(WORK REQUIRED)
Output all of the records word for word and drop the images.

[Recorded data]
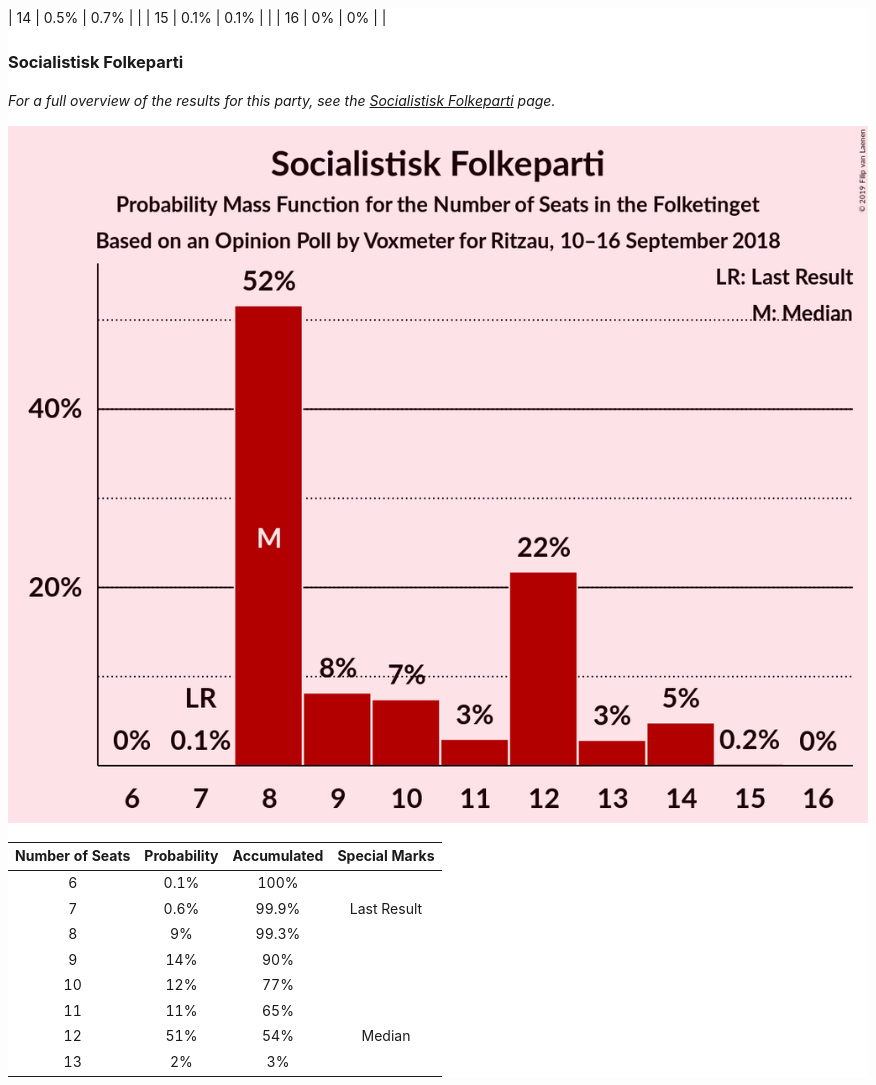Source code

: | 14 | 0.5% | 0.7% |  |
| 15 | 0.1% | 0.1% |  |
| 16 | 0% | 0% |  |

### Socialistisk Folkeparti

*For a full overview of the results for this party, see the [Socialistisk Folkeparti](party-socialistiskfolkeparti.html) page.*

![Graph with seats probability mass function not yet produced](2018-09-16-Voxmeter-seats-pmf-socialistiskfolkeparti.png "Seats Probability Mass Function")

| Number of Seats | Probability | Accumulated | Special Marks |
|:---------------:|:-----------:|:-----------:|:-------------:|
| 6 | 0.1% | 100% |  |
| 7 | 0.6% | 99.9% | Last Result |
| 8 | 9% | 99.3% |  |
| 9 | 14% | 90% |  |
| 10 | 12% | 77% |  |
| 11 | 11% | 65% |  |
| 12 | 51% | 54% | Median |
| 13 | 2% | 3% |  |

(SOLUTION TO THIS PROBLEM)
Source code

: | 14 | 0.5% | 0.7% |  |
| 15 | 0.1% | 0.1% |  |
| 16 | 0% | 0% |  |

### Socialistisk Folkeparti

*For a full overview of the results for this party, see the [Socialistisk Folkeparti](party-socialistiskfolkeparti.html) page.*

![Graph with seats probability mass function not yet produced](2018-09-16-Voxmeter-seats-pmf-socialistiskfolkeparti.png "Seats Probability Mass Function")

| Number of Seats | Probability | Accumulated | Special Marks |
|:---------------:|:-----------:|:-----------:|:-------------:|
| 6 | 0.1% | 100% |  |
| 7 | 0.6% | 99.9% | Last Result |
| 8 | 9% | 99.3% |  |
| 9 | 14% | 90% |  |
| 10 | 12% | 77% |  |
| 11 | 11% | 65% |  |
| 12 | 51% | 54% | Median |
| 13 | 2% | 3% |  |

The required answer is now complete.